Cognition, learning, and memory all rely on precise neurotransmission and plasticity at glutamatergic
synapses in the brain. These processes require glutamate-responsive AMPA receptors (AMPARs), which
mediate fast synaptic transmission in the central nervous system. During many forms of plasticity, including
Long-Term Potentiation (LTP), synaptic AMPAR levels are altered to modulate synaptic strength and regulate
neural circuit function. However, recent studies have shown that synaptic strength is not determined simply by
the number of AMPARs at the synapse, but also by their nanoorganization within it. AMPARs are enriched
subsynaptically in high-density nanoclusters that are often aligned with presynaptic neurotransmitter release
sites, and this molecular architecture impacts both basal synaptic transmission and plasticity. Despite long
acknowledgement that AMPAR trafficking is critical for synaptic strength and plasticity, the mechanisms
controlling their positioning and even their retention at synapses remain unclear. The overarching goal of this
proposal is to investigate mechanisms by which AMPARs are regulated at both synaptic and subsynaptic scales.
Leucine-Rich Repeat Transmembrane protein 2 (LRRTM2) has emerged as potential candidate for these
functions, with essential roles in multiple synaptic processes including AMPAR-mediated transmission and LTP.

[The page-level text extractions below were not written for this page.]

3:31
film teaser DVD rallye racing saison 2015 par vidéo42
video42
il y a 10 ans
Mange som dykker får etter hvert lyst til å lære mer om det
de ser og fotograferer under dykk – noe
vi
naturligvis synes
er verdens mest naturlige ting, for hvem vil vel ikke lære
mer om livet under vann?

Critically, by using an acute method rather than knockout to disrupt LRRTM2, our lab recently found that LRRTM2
regulates both the abundance and nanopositioning of AMPARs after long and short-term manipulations,
respectively. As a transmembrane protein located in the postsynaptic density, LRRTM2 forms multiple protein
interactions, including with PSD-95, presynaptic Neurexins, and directly with AMPARs. These interactions
suggest fascinating hypotheses about how LRRTM2 might retain AMPARs and position them specifically within
the synapse, both basally and during AMPAR recruitment post-LTP stimulation.

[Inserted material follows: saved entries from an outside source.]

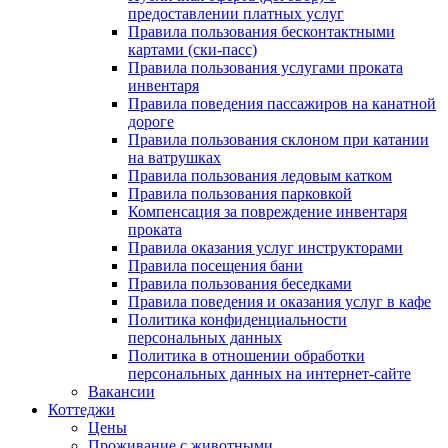
предоставлении платных услуг
Правила пользования бесконтактными
картами (ски-пасс)
Правила пользования услугами проката
инвентаря
Правила поведения пассажиров на канатной
дороге
Правила пользования склоном при катании
на ватрушках
Правила пользования ледовым катком
Правила пользования парковкой
Компенсация за повреждение инвентаря
проката
Правила оказания услуг инструкторами
Правила посещения бани
Правила пользования беседками
Правила поведения и оказания услуг в кафе
Политика конфиденциальности
персональных данных
Политика в отношении обработки
персональных данных на интернет-сайте
Вакансии
Коттеджи
Цены
Проживание с животными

To visualize and control endogenous LRRTM2, I have successfully adapted a new CRISPR-based tool
to genetically replace the LRRTM2 protein with a tagged, acutely cleavable, and/or mutated version. I will use
this approach to perform the first evaluation of LRRTM2 distribution and plasticity-dependent enrichment in
neurons. With this tool, I will then determine the mechanisms of LRRTM2-driven AMPAR alignment, stability,
and enrichment. I will engineer selective mutations of the genomic sequence and use super resolution
microscopy and single-molecule tracking to delineate how LRRTM2 interactions with its partners specifically
contribute to AMPAR trafficking. Finally, I will examine how LRRTM2 supports LTP. Our surprising preliminary
data suggests an unexpected role for LRRTM2 in LTP-dependent spine growth not explained by current models
of LRRTM2 function. I will investigate these mechanisms using a combination of live cell imaging and
electrophysiology. These tools and approaches establish new paradigms for understanding the roles of cell
adhesion molecules at mature synapses, and will provide a firm foundation for my independent career.